◆ HOW TO COMPLETE THIS TASK:
Pick out every line in the entries below that contains the word "chart", and copy each one in full.
..........
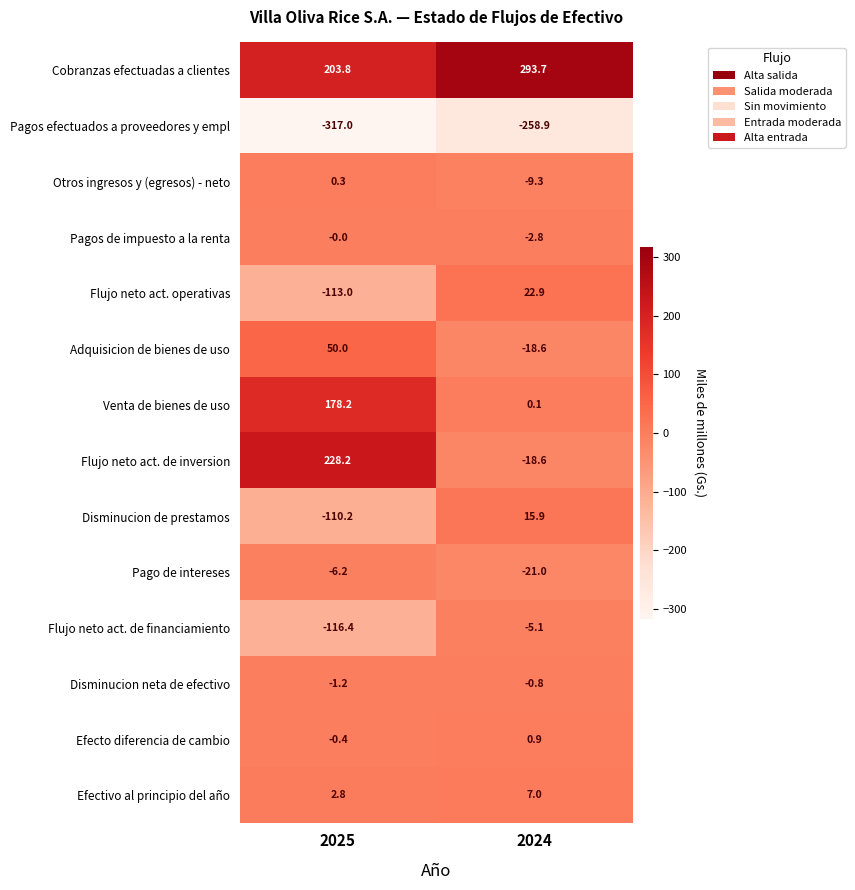

The Disminucion de prestamos series shows 27.2 at 2024. True or false?

False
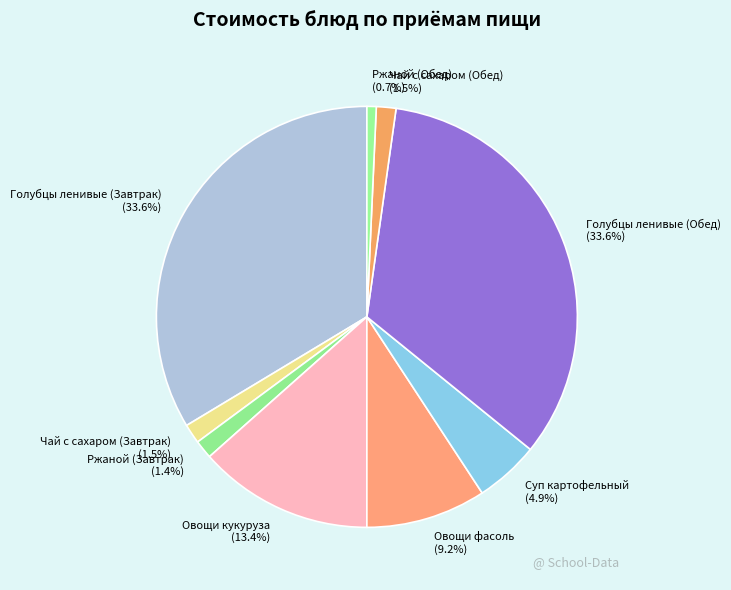

Approximately how many times larger is the value at Голубцы ленивые (Обед) compared to Чай с сахаром (Завтрак)?

22.4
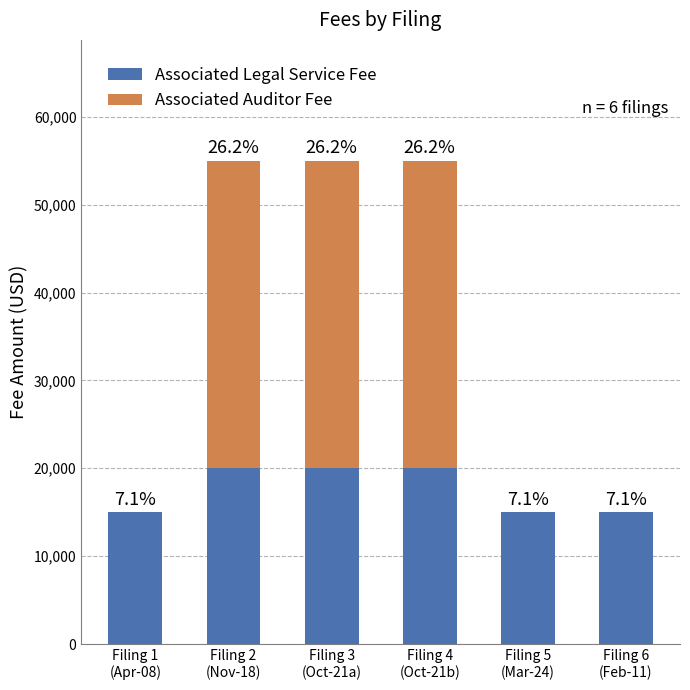

Does the chart contain stacked bars?

Yes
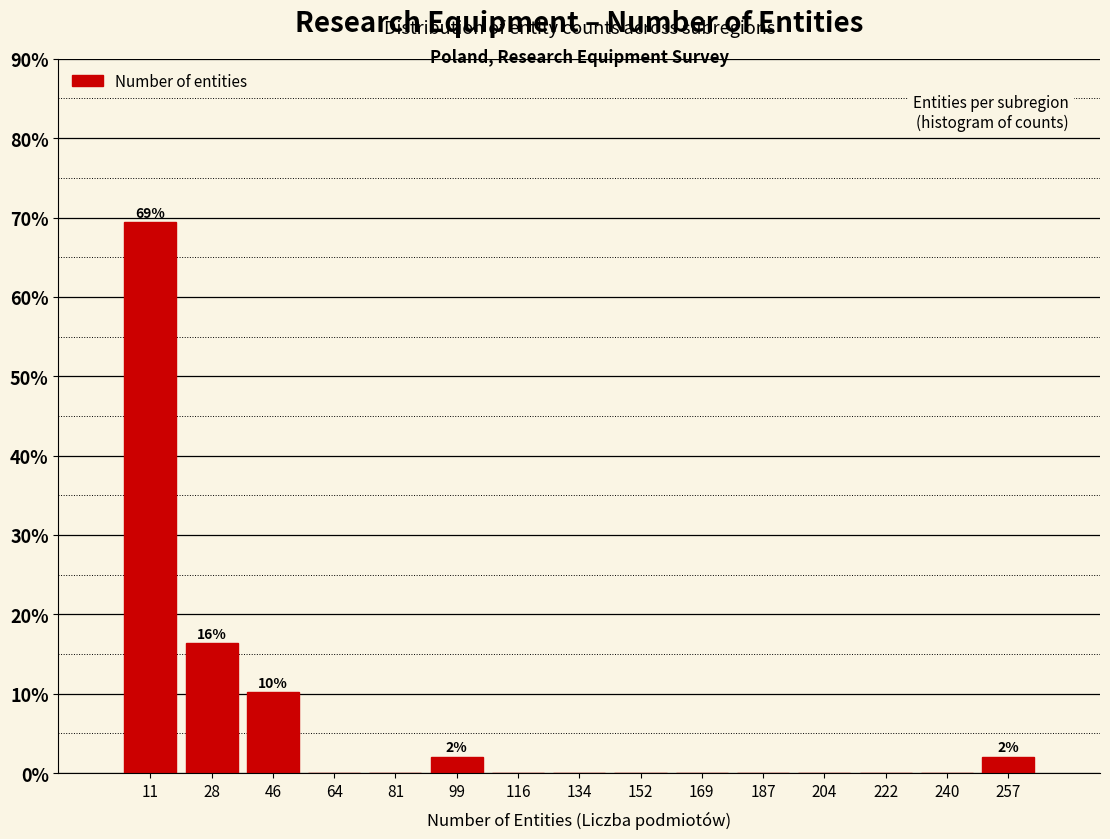

Which range on the x-axis has the tallest bar?

2.0 to 19.6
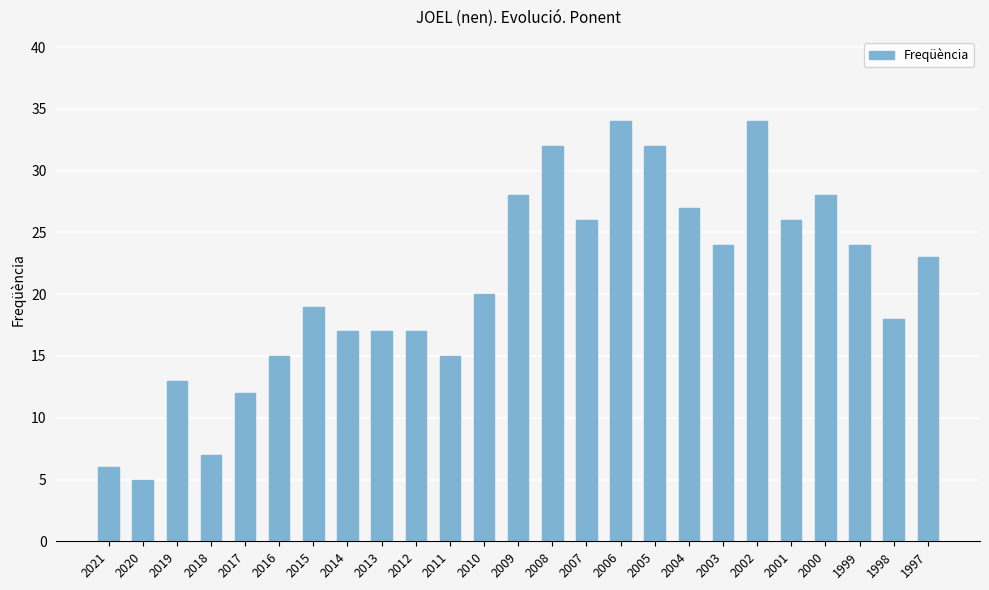

Reading left to right, list all the values displayed in this chart.

2021=6	2020=5	2019=13	2018=7	2017=12	2016=15	2015=19	2014=17	2013=17	2012=17	2011=15	2010=20	2009=28	2008=32	2007=26	2006=34	2005=32	2004=27	2003=24	2002=34	2001=26	2000=28	1999=24	1998=18	1997=23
..........
◆ SOLUTION TO THIS EXERCISE:
Does the chart contain stacked bars?
Reading left to right, list all the values displayed in this chart.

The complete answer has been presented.